I have been listening to this NPR reporter for years and she's always been one of my favorites.  Currently, she is one of the hosts of All Things Considered.  I heard that she had written this book, and I heard her interviewed about it, and I knew I had to read it.  I am so glad that I did.  One of the best books so far this year.

By the way, I listened to the book, in her own voice, which made it even better. I do recommend using that format.

In this memoir, Ms. Kelly describes how she has been juggling her life for the past 17 years as a mother and a professional with an extremely demanding but amazing job.  She realizes during her older son's senior year of high school that she has missed the majority of his soccer games, and soccer is his LIFE!
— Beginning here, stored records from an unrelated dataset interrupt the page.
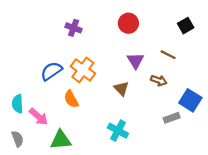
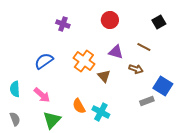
purple triangle: (135, 61) -> (116, 52), turned -42
orange cross: (83, 70) -> (84, 61), moved
orange semicircle: (71, 99) -> (79, 106), moved
pink arrow: (39, 117) -> (42, 95), moved
green triangle: (61, 140) -> (52, 120), turned -42

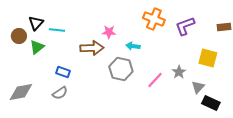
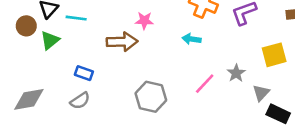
cyan arrow: (133, 46) -> (192, 39), moved
yellow square: (208, 58) -> (274, 55), turned -30
gray hexagon: (121, 69) -> (151, 97), moved

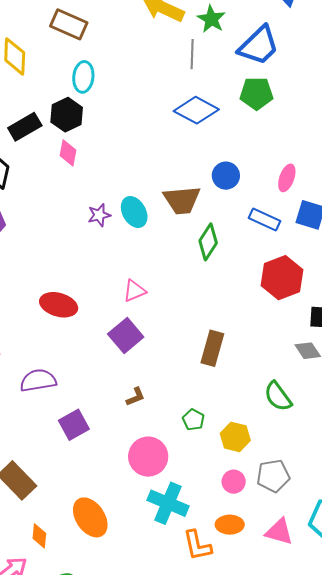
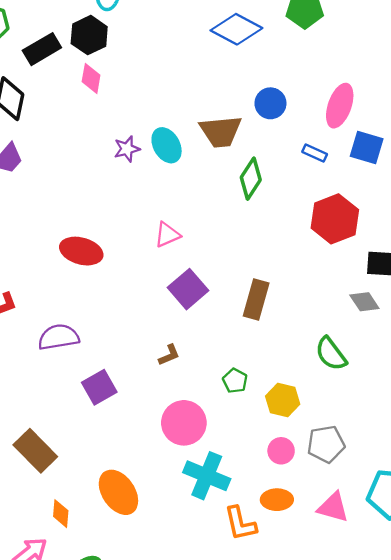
pink ellipse: (287, 178) -> (340, 106), size x1.4
blue rectangle: (265, 220) -> (315, 153), size x0.7
purple square: (126, 336) -> (188, 289), moved

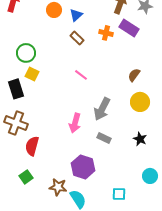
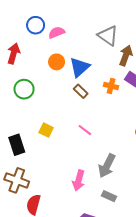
blue triangle: (76, 15) -> (80, 67), size x1.5
green circle: (26, 53) -> (24, 89), moved
yellow square: (32, 74) -> (46, 130), moved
There are very interesting stories from "the front" covering the news,  accounts of her life as a mom and wife and yes, daughter.  I could not stop listening to this audiobook.  Get it and listen. 


Friday, June 2, 2023

Kunstlers in Paradise by Cathleen Schine

 


I loved this book! I have read many of Schine's other books, most recently the Grammarians and this new one did not disappoint!

Here is what the New Yorker says, 

Julian, a directionless young New Yorker, ventures west, to Venice Beach, to help care for his zesty ninety-three-year-old grandmother. When the pandemic descends, he finds himself sequestered indefinitely with her, as she recounts memories of her Anschluss-ruptured Vienna childhood and her family’s subsequent immigration to Hollywood, where she came to know legends including Arthur Schoenberg and Greta Garbo. The novel emphasizes echoes across history but explores intergenerational gaps, too, and—despite handling such weighty subject matter as survivor’s guilt, sexual repression, and the ongoing traumas of racial and religious persecution—maintains a remarkable lightness of tone and of characterization.

I was so pleased that I was reading this on my iPad because I was constantly looking things up and I learned so much about German intellectuals living in LA in that time period.  I was not aware that so many moved there to escape Nazism in Vienna (and other locales.) This was particularly relevant for me, having just seen the play, Leopoldstadt on Broadway.  

This book was a much more delightful way to acknowledge that time period.  

Highly recommend.  Loved the poignant ending, too.